-- Teile der Übung --
A. Schreiben Sie aus dem Textabschnitt über die syrischen Flüchtlinge an der Grenze zu Jordanien die Stelle ab, die mit "Das UN-Flüchtlingshilfswerks hat" beginnt und bis einschließlich "Lebensbedingungen der Menschen." reicht.
B. Setzen Sie den Textabschnitt über die syrischen Flüchtlinge an der Grenze zu Jordanien im Anschluss an seinen letzten Satz fort.

-- Textabschnitt --

☆ ☆ ☆ ☆ ☆

Das UN-Flüchtlingshilfswerks hat sich "zutiefst besorgt" über das Schicksal von 12.000 syrischen Bürgerkriegsflüchtlingen an der Grenze zu Jordanien geäußert. "Das Leben von Flüchtlingen ist in den kommenden Monaten in Gefahr", sagte UNHCR-Sprecherin Melissa Fleming in Genf unter Verweis auf die sich verschlechternden Lebensbedingungen der Menschen.

"Gefahr für Leib und Leben"

Nach UN-Angaben sitzen fast 11.000 Menschen in Rokban fest, unweit der Stelle, an der Syrien, Jordanien und der Irak aufeinandertreffen. Tausend weitere Flüchtlinge sind in Hadalat, rund 90 Kilometer weiter westlich, gestrandet. Das abgeschiedene Gebiet im Nordosten Jordaniens gleicht einem trockenen Niemandsland. Das UNHCR berichtete von schweren Krankheiten der Flüchtlinge, darunter Magen-Darm-Infekte, Erkrankungen der Atemwege und Hautkrankheiten wie Krätze.

☆ ☆ ☆ ☆ ☆

-- Gegebene Informationen --
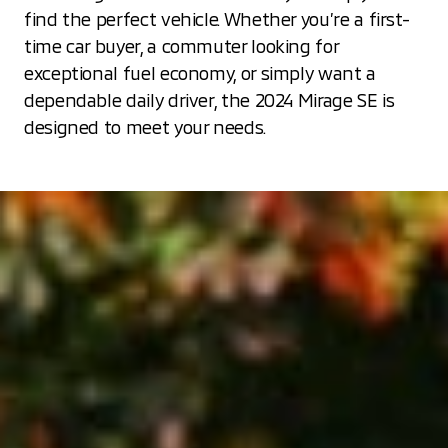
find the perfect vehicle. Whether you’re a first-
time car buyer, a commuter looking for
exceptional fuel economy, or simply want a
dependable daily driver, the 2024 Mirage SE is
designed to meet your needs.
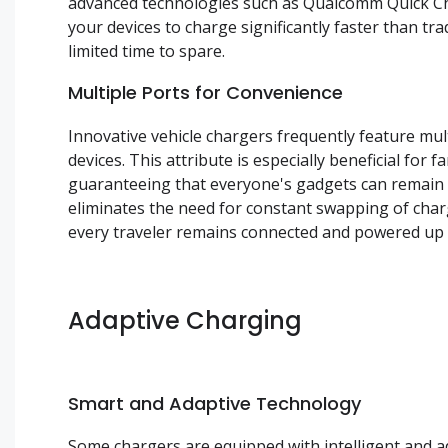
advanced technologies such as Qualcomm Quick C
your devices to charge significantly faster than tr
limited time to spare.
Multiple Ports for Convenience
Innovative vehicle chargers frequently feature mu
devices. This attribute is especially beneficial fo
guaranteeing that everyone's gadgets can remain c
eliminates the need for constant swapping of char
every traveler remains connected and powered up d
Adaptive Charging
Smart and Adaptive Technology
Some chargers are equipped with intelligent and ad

☆ ☆ ☆ ☆ ☆

-- Erwartete Ergebnisse --
A.
Das UN-Flüchtlingshilfswerks hat sich "zutiefst besorgt" über das Schicksal von 12.000 syrischen Bürgerkriegsflüchtlingen an der Grenze zu Jordanien geäußert. "Das Leben von Flüchtlingen ist in den kommenden Monaten in Gefahr", sagte UNHCR-Sprecherin Melissa Fleming in Genf unter Verweis auf die sich verschlechternden Lebensbedingungen der Menschen.

B.
Schwangere hätten unter gesundheitsschädlichen Bedingungen entbinden müssen und die Kinder vor Ort seien von Unterernährung bedroht, teilte das Hilfswerk mit. Die UN-Experten warnten vor ersten Todesfällen und forderten Jordanien auf, vor allem Schwangere, Ältere und Kleinkinder umgehend ins Land zu lassen.

Der Andrang an der Grenze zu Jordanien hatte wegen der Intensivierung des Krieges in Syrien zuletzt stark zugenommen. Das UNHCR schätzt, dass derzeit mehr als 600.000 syrische Flüchtlinge in Jordanien leben. Das Königreich spricht sogar von 1,4 Millionen Schutzsuchenden - das entspricht 20 Prozent der Bevölkerung des Landes.

WFP fehlt Geld für Lebensmittel

Unterdessen teilte das Welternährungsprogramm (WFP) mit, es habe trotz wochenlanger Appelle immer noch nicht genügend Geld erhalten, um syrische Flüchtlinge angemessen zu versorgen. Das Hilfswerk habe 2015 Zuwendungen in Höhe von 850 Millionen Dollar bekommen, teilte eine Sprecherin nach Angaben der Agentur Reuters in Berlin mit. "Das entspricht 58 Prozent des Bedarfs, um derzeit mehr als vier Millionen Syrer im Land und rund 1,4 Millionen Flüchtlinge in den Nachbarländern mit Notrationen und Ernährungshilfen zu unterstützen."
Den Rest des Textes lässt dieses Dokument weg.